Nous demandons que le bois certifié selon ces systèmes obtienne un accès direct au marché européen sans contrôle supplémentaire (un « green lane » pour être clairs). Cette disposition très importante devrait remplacer le « green lane » de l’autorisation FLEGT qui n’existera plus selon ces nouvelles orientations de l’Union Européenne. Avec la Chaine de Contrôle (CoC « Chaîne of Custody ») certifiée, l’Union Européenne peut compter sur ces normes (qu’il est possible de vérifier au travers de contrôles par échantillon). Cela permettra également de diminuer le risque d’un report vers les marchés d’Asie, peu exigeants.

Et le marché ?

Sans la problématique du bois illégal et avec une mise en valeur des atouts de la valorisation des ressources forestières, le marché se développera davantage. Mais le passé a prouvé que cela ne pousse pas forcément à l’utilisation de bois durable. Il est désormais très important que l’Europe s’engage rapidement vers l’usage de bois certifié. L’ATIBT propose que tous les états membres de l’Union Européenne exigent pour tous les marchés publics l’utilisation de bois certifié FSC® ou PEFCTM, comme c’est déjà le cas aux Pays Bas et en France.
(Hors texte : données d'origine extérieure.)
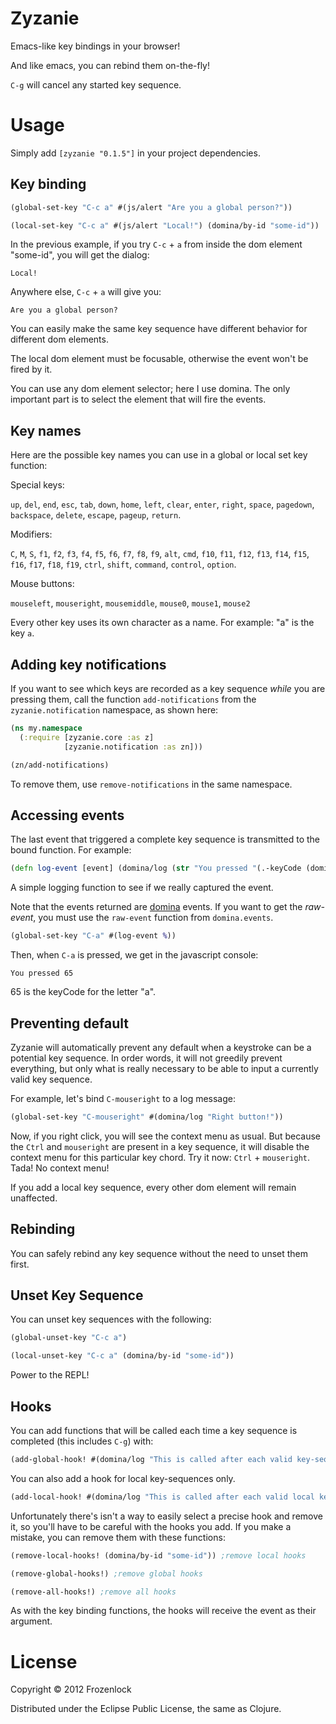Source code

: * Zyzanie

Emacs-like key bindings in your browser!

And like emacs, you can rebind them on-the-fly!

=C-g= will cancel any started key sequence.

* Usage
Simply add =[zyzanie "0.1.5"]= in your project dependencies.

** Key binding
   #+BEGIN_SRC clojure
(global-set-key "C-c a" #(js/alert "Are you a global person?"))

(local-set-key "C-c a" #(js/alert "Local!") (domina/by-id "some-id"))
   #+END_SRC

   In the previous example, if you try =C-c= + =a= from inside the dom
   element "some-id", you will get the dialog:
: Local!

   Anywhere else, =C-c= +  =a= will give you:
: Are you a global person?

   You can easily make the same key sequence have different behavior
   for different dom elements.

   The local dom element must be focusable, otherwise the event won't be
   fired by it.

   You can use any dom element selector; here I use domina. The only
   important part is to select the element that will fire the events.
** Key names
   Here are the possible key names you can use in a global or local
   set key function:
   
   Special keys:

   =up=, =del=, =end=, =esc=, =tab=, =down=, =home=, =left=, =clear=, =enter=,
   =right=, =space=, =pagedown=, =backspace=, =delete=, =escape=, =pageup=,
   =return=.

   Modifiers:

   =C=, =M=, =S=, =f1=, =f2=, =f3=, =f4=, =f5=, =f6=, =f7=, =f8=, =f9=, =alt=,
   =cmd=, =f10=, =f11=, =f12=, =f13=, =f14=, =f15=, =f16=, =f17=, =f18=, =f19=,
   =ctrl=, =shift=, =command=, =control=, =option=.

   Mouse buttons:
   
   =mouseleft=, =mouseright=, =mousemiddle=, =mouse0=, =mouse1=, =mouse2=

   Every other key uses its own character as a name. For example: "a" is the key =a=.

** Adding key notifications
   If you want to see which keys are recorded as a key sequence
   /while/ you are pressing them, call the function
   =add-notifications= from the =zyzanie.notification= namespace, as shown here:

   #+BEGIN_SRC clojure
(ns my.namespace
  (:require [zyzanie.core :as z]
            [zyzanie.notification :as zn]))

(zn/add-notifications)
   #+END_SRC

   [[./zyzanie/raw/master/notification.jpg]]

   To remove them, use =remove-notifications= in the same namespace.
** Accessing events

   The last event that triggered a complete key sequence is
   transmitted to the bound function. For example:

   #+BEGIN_SRC clojure
   (defn log-event [event] (domina/log (str "You pressed "(.-keyCode (domina.events/raw-event event)))))
   #+END_SRC

   A simple logging function to see if we really captured the event.

   Note that the events returned are [[https://github.com/levand/domina][domina]] events. If you want to get
   the /raw-event/, you must use the =raw-event= function from
   =domina.events=.

   #+BEGIN_SRC clojure
   (global-set-key "C-a" #(log-event %))
   #+END_SRC

   Then, when =C-a= is pressed, we get in the javascript console:
   : You pressed 65
   65 is the keyCode for the letter "a".

** Preventing default
   Zyzanie will automatically prevent any default when a keystroke can
   be a potential key sequence. In order words, it will not greedily
   prevent everything, but only what is really necessary to be able to
   input a currently valid key sequence.

   For example, let's bind =C-mouseright= to a log message:
   #+BEGIN_SRC clojure
   (global-set-key "C-mouseright" #(domina/log "Right button!"))
   #+END_SRC

   Now, if you right click, you will see the context menu as usual.
   But because the =Ctrl= and =mouseright= are present in a key
   sequence, it will disable the context menu for this particular key
   chord. Try it now: =Ctrl= + =mouseright=. Tada! No context menu!
   
   If you add a local key sequence, every other dom element will
   remain unaffected.

** Rebinding

   You can safely rebind any key sequence without the need to unset them
   first.

** Unset Key Sequence

You can unset key sequences with the following:

#+BEGIN_SRC clojure
(global-unset-key "C-c a")

(local-unset-key "C-c a" (domina/by-id "some-id"))
#+END_SRC

Power to the REPL!
** Hooks
   You can add functions that will be called each time a key sequence
   is completed (this includes =C-g=) with:

   #+BEGIN_SRC clojure
(add-global-hook! #(domina/log "This is called after each valid key-sequence"))
   #+END_SRC

   You can also add a hook for local key-sequences only.
   #+BEGIN_SRC clojure
(add-local-hook! #(domina/log "This is called after each valid local key-sequence") (domina/by-id "some-id"))
   #+END_SRC

   Unfortunately there's isn't a way to easily select a precise hook
   and remove it, so you'll have to be careful with the hooks you
   add. If you make a mistake, you can remove them with these
   functions:
   #+BEGIN_SRC clojure
(remove-local-hooks! (domina/by-id "some-id")) ;remove local hooks
   #+END_SRC

   #+BEGIN_SRC clojure
(remove-global-hooks!) ;remove global hooks
   #+END_SRC

   #+BEGIN_SRC clojure
(remove-all-hooks!) ;remove all hooks
   #+END_SRC

   As with the key binding functions, the hooks will receive the event
   as their argument.

* License

Copyright © 2012 Frozenlock

Distributed under the Eclipse Public License, the same as Clojure.
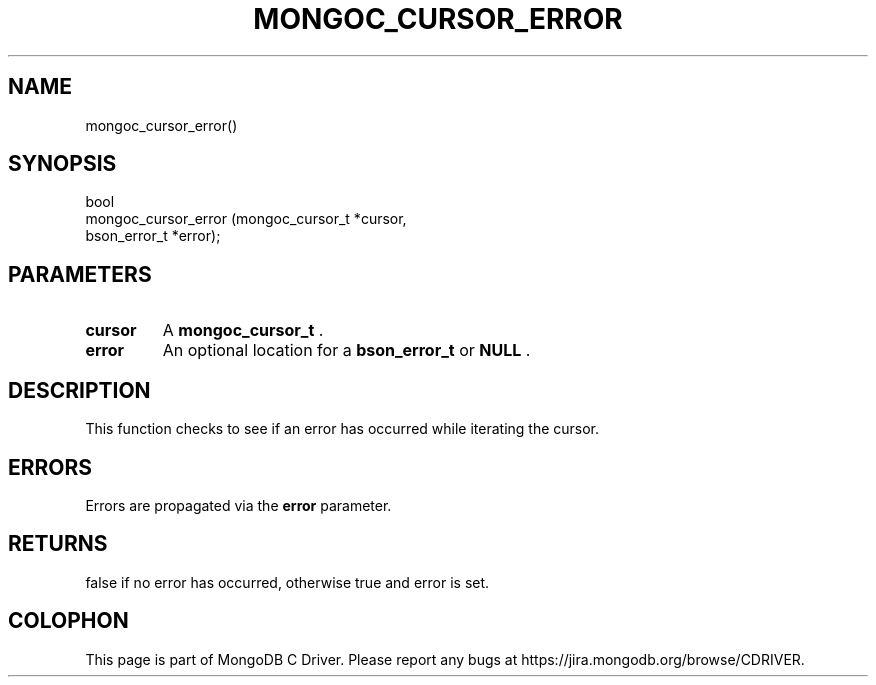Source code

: .\" This manpage is Copyright (C) 2015 MongoDB, Inc.
.\" 
.\" Permission is granted to copy, distribute and/or modify this document
.\" under the terms of the GNU Free Documentation License, Version 1.3
.\" or any later version published by the Free Software Foundation;
.\" with no Invariant Sections, no Front-Cover Texts, and no Back-Cover Texts.
.\" A copy of the license is included in the section entitled "GNU
.\" Free Documentation License".
.\" 
.TH "MONGOC_CURSOR_ERROR" "3" "2015-07-13" "MongoDB C Driver"
.SH NAME
mongoc_cursor_error()
.SH "SYNOPSIS"

.nf
.nf
bool
mongoc_cursor_error (mongoc_cursor_t *cursor,
                     bson_error_t    *error);
.fi
.fi

.SH "PARAMETERS"

.TP
.B cursor
A
.B mongoc_cursor_t
\&.
.LP
.TP
.B error
An optional location for a
.B bson_error_t
or
.B NULL
\&.
.LP

.SH "DESCRIPTION"

This function checks to see if an error has occurred while iterating the cursor.

.SH "ERRORS"

Errors are propagated via the
.B error
parameter.

.SH "RETURNS"

false if no error has occurred, otherwise true and error is set.


.BR
.SH COLOPHON
This page is part of MongoDB C Driver.
Please report any bugs at
\%https://jira.mongodb.org/browse/CDRIVER.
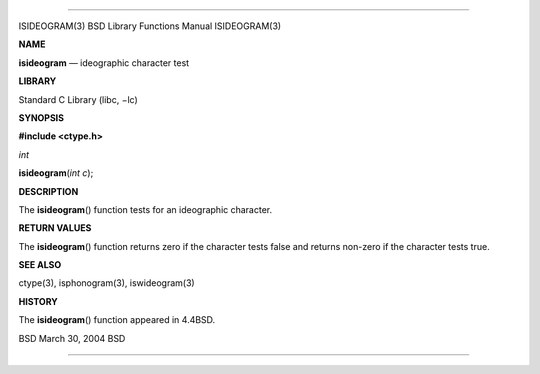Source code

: --------------

ISIDEOGRAM(3) BSD Library Functions Manual ISIDEOGRAM(3)

**NAME**

**isideogram** — ideographic character test

**LIBRARY**

Standard C Library (libc, −lc)

**SYNOPSIS**

**#include <ctype.h>**

*int*

**isideogram**\ (*int c*);

**DESCRIPTION**

The **isideogram**\ () function tests for an ideographic character.

**RETURN VALUES**

The **isideogram**\ () function returns zero if the character tests
false and returns non-zero if the character tests true.

**SEE ALSO**

ctype(3), isphonogram(3), iswideogram(3)

**HISTORY**

The **isideogram**\ () function appeared in 4.4BSD.

BSD March 30, 2004 BSD

--------------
Sans mise en place de cette incitation, le bois durable issu de forêts tropicales naturelles risque de rester une niche peu rentable et même de s’éteindre doucement.

 

Groupe « Déforestation Importée »

Commission certification ATIBT

Septembre 2021

(*) FSC et PAFC rendent possible une déforestation (pour conversion en plantation ou autres utilisations de terre) par la compagnie certifiée sous certaines conditions et jusqu’à 5% de la surface. Pourtant, ces conditions sont presque impossibles de remplir car il faut prouver la nécessité et le bénéfice à long-terme de cette conversion (nécessité de bâtir un campement permanent par exemple) mais dans tous les autres cas c’est compliqué.

Références :

  • FSC International Generic Indicators FSC-STD-60-004, paragraphe 6.9, page 39f et 87,
  • FSC advice note FSC-DIR-20-007-04 EN : en cas de superposition des droits d’usage (mines).
  • PEFC Sustainable Forest Management – Requirements PEFC ST 1003:2018, paragraph 1.4, page 16

Photo d'illustration : Precious Woods – Impact positif des concessions forestières gérées durablement dans un contexte de front pionnier agricole.